Yvon Deschamps' monologues were known for their unrelenting irony, and often buried a message that was completely opposite to what the stage character was saying literally. For Deschamps' first monologue, Les unions, qu'ossa donne?, he created an exploited worker who incarnated the Québécois self-image of a historic past as water-carriers and hewers of wood, and who remained resolutely blind to his exploitation at the hands of his "good" boss.
In the beginning, Yvon Deschamps' never-named "character" was distinguished by his spectacular naïvete, which served as a vehicle for Deschamps to tackle delicate subjects such as racism. In Nigger Black, for instance, the character recalled boyhood surprise upon learning that "Nègres" were no more nor less than human beings like him, neither better nor worse:
- Us, we had some on our street; they lived in the same houses we did, went to the same schools. Hey, even some of us had some, there were French-Canadian "nègres". One of 'em was in my class, his name was Robert. Hey, that was the first time I'd seen a "nègre" named Robert!
But, very quickly, Deschamps felt the need to go further outside the usual boundaries. His character began to be more self-assured, his remarks more pointed:
- In 1972, I decided to write differently and to stage my theatrical shows. It was all about evoking different emotions in the audiences. Discomfort, too. I yelled at my musicians. I pretended to forget things for five minutes. I once even had the sprinklers go off during a show. Until the beginning of the 1980s, I figured I had to go as far as possible in my live shows. My audiences had seen everything. They left the show with their heads between their legs.

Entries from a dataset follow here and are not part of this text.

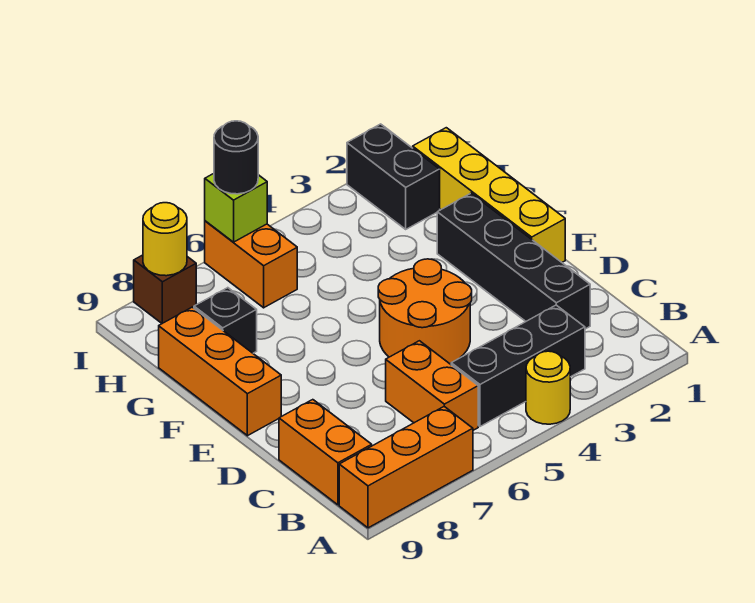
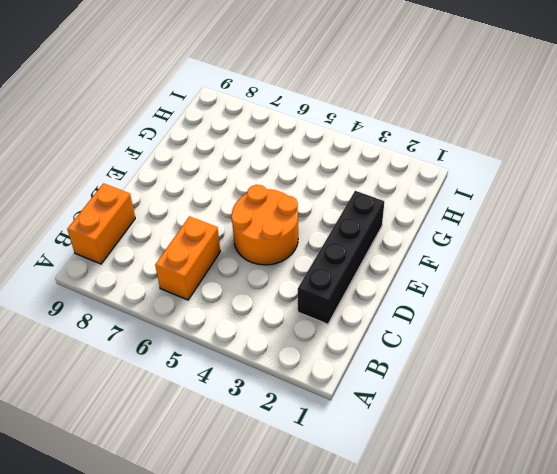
none -> yellow 1x1 round brick [526,351,570,424]
none -> orange 1x3 brick [339,407,473,528]
none -> black 1x3 brick [451,305,585,426]

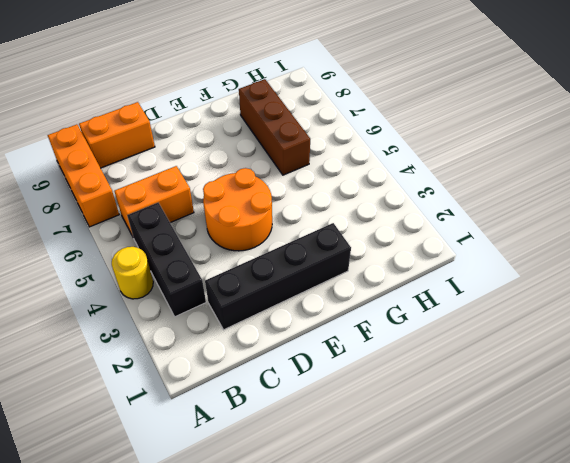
brown 1x3 brick [239,79,310,175] -> black 1x1 brick [194,288,257,353]
none -> yellow 1x4 brick [413,128,565,262]
none -> orange 1x3 brick [159,307,281,436]
none -> black 1x2 brick [347,124,440,229]

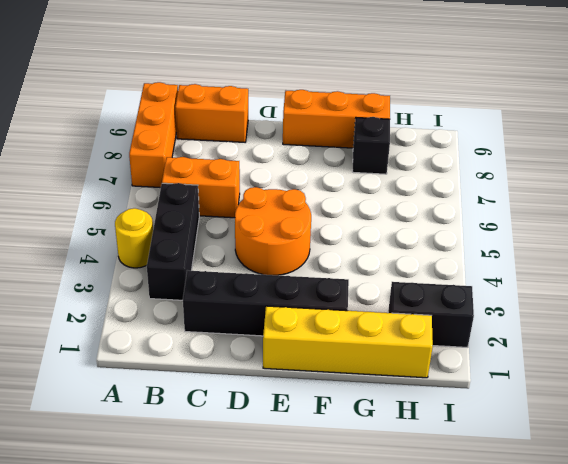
none -> orange 1x2 brick [205,221,297,308]
none -> brown 1x1 brick [134,255,196,323]
none -> lime 1x1 brick [205,174,267,242]

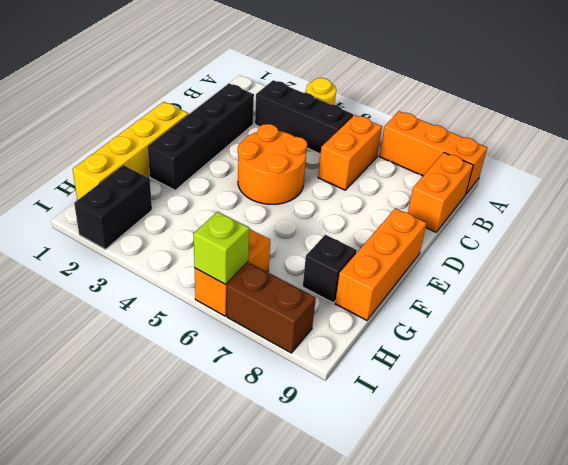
brown 1x2 brick [227,263,316,353] -> brown 1x1 brick [134,255,196,323]
none -> yellow 1x1 round brick [143,203,187,276]
none -> black 1x1 round brick [214,121,258,194]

In L'intolérance, Deschamps tried something riskier: going beyond what his audience could possibly accept. The monologue started quietly, after a long introduction and a song (On va s'en sortir, We'll Manage), with the character warning the public against the dangers of intolerance, which had caused wars, massacres, genocides and other human follies—all that, punctuated with a diatribe against "faggots". Deschamps' character cited as an example the Biafra genocide, where intolerance had resulted in "millions of little niggers dying of hunger", adding that it didn't bother him too much since, after all, these were only "niggers". At the same time, Deschamps would hasten to add, intolerance had also killed "real people" -- the "almost Whites", which were the "Light Greys", by which he meant Jews.
- Six million Jews died because Hitler, he did some of that intolerance. He was nuts, a goddamn maniac, you know? Yeah, that guy, Hitler, he said that the Jews didn't smell right or dress right, and they had those braids, and they stunk and they didn't wash and they bought everything...
- I happen to know they're like that, but you can't kill them for that! Jews, you just make sure you don't have any around you have to deal with, that's all.
The monologue continued to unwind, and the character would explain how he had kicked a Jewish family out of their neighbourhood as a teenager, punctuated by exclamations of "damn dirty Jews". He would push and push until a member of the audience showed some sign of disgust. The character would at that point turn to the audience member and accuse him of showing the same intolerance he'd been warning the public about for the last twenty minutes. Deschamps' character would add that an army should really be mounted against the intolerants, ending the monologue with the sounds of a regiment marching, fading into a reprise of the opening song, On va s'en sortir.
Deschamps always admitted being a little bit frightened when he performed this monologue.